§ What to work on
Restate verbatim the span of lines below between the line with "left shoulder: (241, 140)" and the line with "left elbow: (62, 163)", including those two lines, and only that span.

BEGIN Supplied data

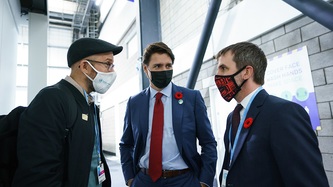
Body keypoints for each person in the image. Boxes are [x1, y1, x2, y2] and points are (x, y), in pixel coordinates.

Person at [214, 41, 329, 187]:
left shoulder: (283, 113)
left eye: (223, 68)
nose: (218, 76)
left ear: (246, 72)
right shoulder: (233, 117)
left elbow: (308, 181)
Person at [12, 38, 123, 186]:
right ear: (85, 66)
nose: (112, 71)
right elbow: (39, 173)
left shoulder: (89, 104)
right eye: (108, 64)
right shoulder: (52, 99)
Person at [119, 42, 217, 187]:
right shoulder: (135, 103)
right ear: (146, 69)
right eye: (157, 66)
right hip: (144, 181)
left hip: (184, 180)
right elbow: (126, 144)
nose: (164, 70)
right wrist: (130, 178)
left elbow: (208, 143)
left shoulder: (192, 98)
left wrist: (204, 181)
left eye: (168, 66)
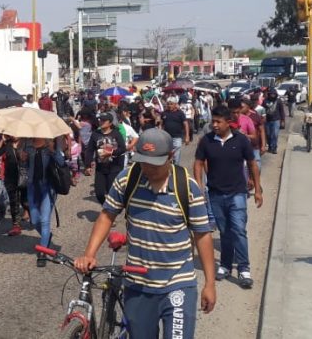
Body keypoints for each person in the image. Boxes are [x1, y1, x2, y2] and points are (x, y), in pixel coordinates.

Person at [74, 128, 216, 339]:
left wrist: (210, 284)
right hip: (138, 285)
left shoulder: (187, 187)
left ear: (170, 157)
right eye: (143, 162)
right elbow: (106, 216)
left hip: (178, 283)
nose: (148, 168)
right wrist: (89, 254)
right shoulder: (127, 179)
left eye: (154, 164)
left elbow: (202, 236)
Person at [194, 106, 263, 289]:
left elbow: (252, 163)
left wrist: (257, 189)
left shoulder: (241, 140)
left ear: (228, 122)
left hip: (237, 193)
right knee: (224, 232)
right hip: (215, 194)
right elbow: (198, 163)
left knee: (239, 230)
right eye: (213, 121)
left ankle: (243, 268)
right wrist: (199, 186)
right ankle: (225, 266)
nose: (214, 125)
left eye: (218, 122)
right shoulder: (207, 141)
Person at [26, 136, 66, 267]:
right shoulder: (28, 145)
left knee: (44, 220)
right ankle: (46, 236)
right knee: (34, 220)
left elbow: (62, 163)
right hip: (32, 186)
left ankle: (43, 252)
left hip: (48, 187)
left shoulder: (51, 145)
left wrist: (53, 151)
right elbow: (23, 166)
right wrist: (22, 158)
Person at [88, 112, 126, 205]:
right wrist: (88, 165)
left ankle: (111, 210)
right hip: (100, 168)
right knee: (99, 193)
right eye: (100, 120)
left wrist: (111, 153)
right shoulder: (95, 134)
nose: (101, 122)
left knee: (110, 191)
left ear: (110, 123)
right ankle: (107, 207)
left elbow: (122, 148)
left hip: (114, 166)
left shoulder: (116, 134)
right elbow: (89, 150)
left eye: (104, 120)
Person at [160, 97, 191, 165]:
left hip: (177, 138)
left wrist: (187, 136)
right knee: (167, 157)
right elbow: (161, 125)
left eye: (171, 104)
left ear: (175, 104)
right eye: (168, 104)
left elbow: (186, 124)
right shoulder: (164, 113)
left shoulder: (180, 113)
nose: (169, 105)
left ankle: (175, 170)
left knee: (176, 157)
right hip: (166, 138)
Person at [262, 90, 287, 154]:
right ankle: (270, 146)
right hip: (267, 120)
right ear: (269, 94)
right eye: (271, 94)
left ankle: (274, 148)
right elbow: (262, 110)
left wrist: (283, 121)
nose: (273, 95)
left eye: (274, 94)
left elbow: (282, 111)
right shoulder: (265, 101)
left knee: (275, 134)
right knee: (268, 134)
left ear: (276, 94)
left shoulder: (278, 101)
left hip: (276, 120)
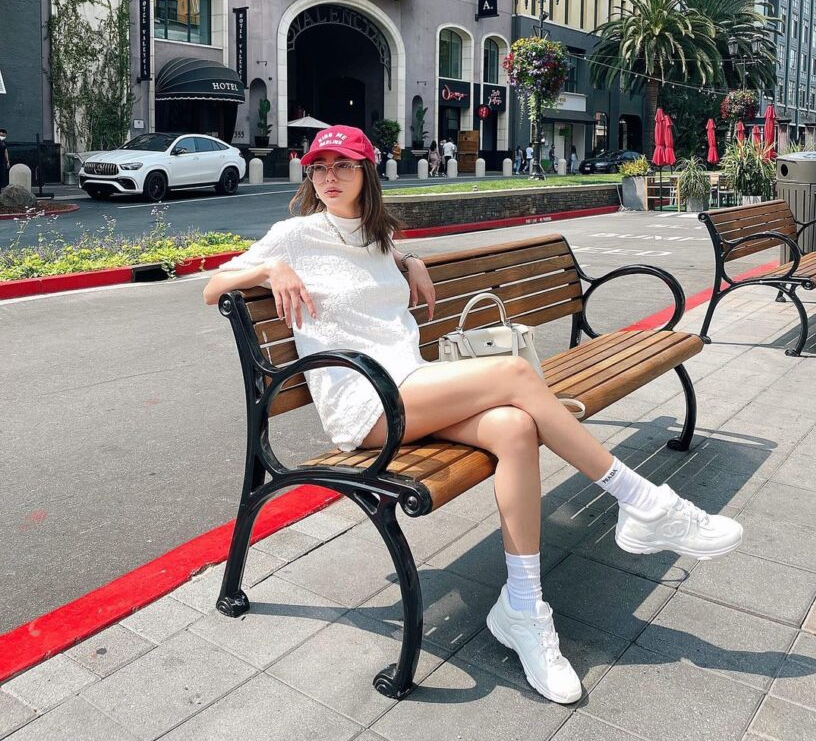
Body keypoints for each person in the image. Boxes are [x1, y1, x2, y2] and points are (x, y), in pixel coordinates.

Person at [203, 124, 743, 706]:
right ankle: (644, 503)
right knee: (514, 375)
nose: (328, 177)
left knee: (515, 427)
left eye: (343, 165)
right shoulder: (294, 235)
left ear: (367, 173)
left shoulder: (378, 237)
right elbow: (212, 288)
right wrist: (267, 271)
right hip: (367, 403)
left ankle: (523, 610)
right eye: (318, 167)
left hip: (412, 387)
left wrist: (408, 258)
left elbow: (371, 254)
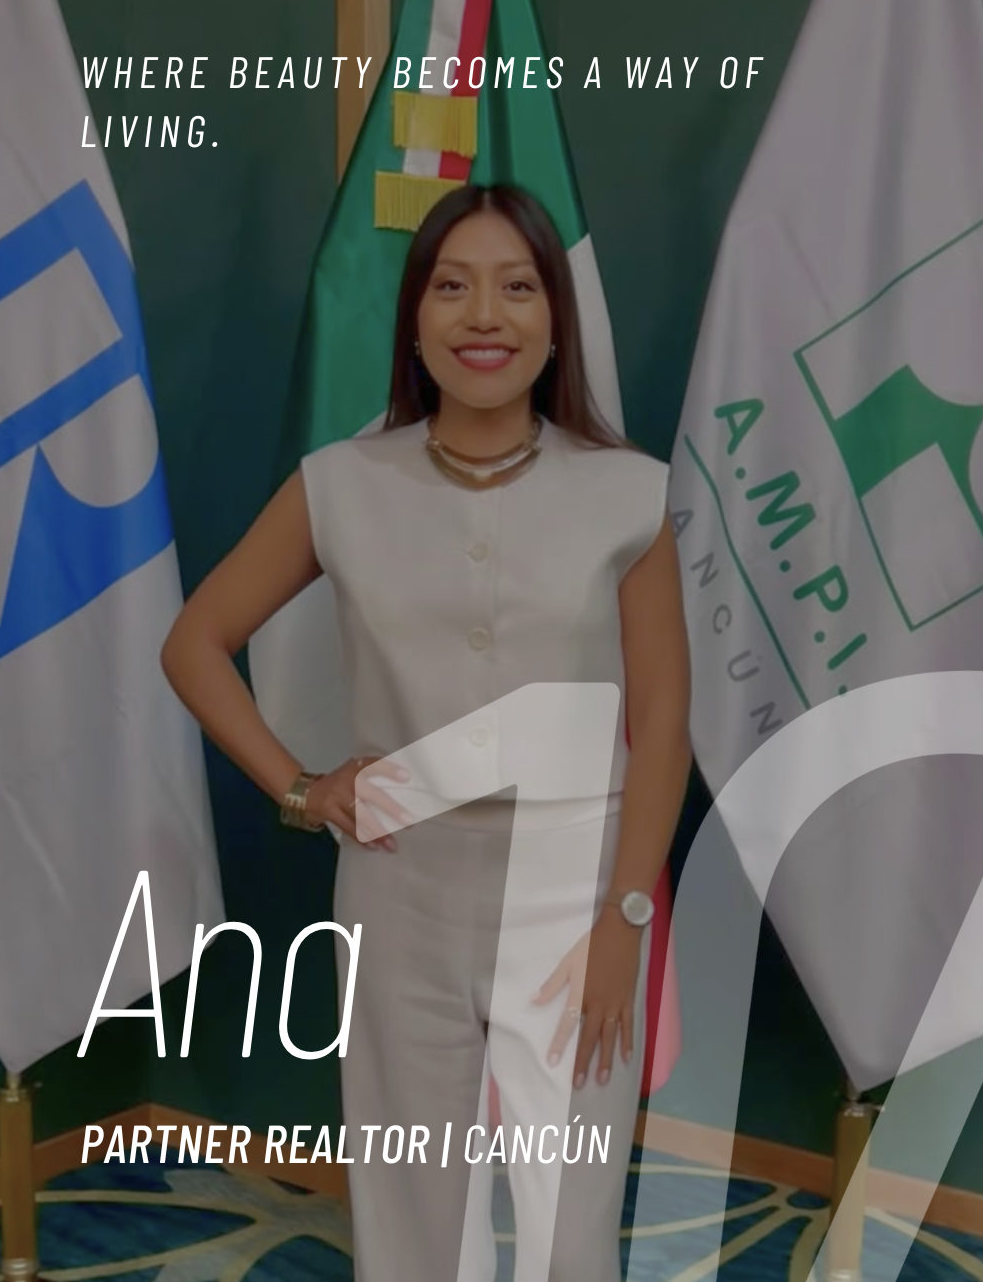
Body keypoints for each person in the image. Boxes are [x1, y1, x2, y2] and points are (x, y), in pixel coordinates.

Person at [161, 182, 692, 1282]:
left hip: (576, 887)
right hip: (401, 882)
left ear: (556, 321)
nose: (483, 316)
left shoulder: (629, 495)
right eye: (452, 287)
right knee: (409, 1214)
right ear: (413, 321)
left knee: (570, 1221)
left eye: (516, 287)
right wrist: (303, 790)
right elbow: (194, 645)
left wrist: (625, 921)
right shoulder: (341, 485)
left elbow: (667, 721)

END Supplied data
BEGIN Supplied data

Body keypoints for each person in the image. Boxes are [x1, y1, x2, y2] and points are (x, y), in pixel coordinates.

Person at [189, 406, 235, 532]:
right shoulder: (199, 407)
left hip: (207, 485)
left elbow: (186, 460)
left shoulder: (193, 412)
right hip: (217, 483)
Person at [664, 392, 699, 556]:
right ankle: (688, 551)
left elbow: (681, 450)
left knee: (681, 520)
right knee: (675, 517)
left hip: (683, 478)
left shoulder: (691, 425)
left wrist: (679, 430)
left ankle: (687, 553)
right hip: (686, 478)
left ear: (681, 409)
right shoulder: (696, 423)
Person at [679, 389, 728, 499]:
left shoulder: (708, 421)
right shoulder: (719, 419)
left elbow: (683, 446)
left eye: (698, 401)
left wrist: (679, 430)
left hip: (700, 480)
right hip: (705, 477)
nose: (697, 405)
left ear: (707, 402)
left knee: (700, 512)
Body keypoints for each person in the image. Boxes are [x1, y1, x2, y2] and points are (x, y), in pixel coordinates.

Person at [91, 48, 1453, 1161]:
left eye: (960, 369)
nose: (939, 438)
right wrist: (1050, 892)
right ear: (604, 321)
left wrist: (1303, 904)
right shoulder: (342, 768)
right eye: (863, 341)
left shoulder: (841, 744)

END Supplied data

§ Solution to this problem
left shoulder: (241, 140)
left ear: (228, 122)
left hip: (237, 193)
right knee: (224, 232)
right hip: (215, 194)
right elbow: (198, 163)
left knee: (239, 230)
right eye: (213, 121)
left ankle: (243, 268)
right wrist: (199, 186)
right ankle: (225, 266)
nose: (214, 125)
left eye: (218, 122)
right shoulder: (207, 141)
Person at [26, 136, 66, 267]:
right shoulder: (28, 145)
left knee: (44, 220)
right ankle: (46, 236)
right knee: (34, 220)
left elbow: (62, 163)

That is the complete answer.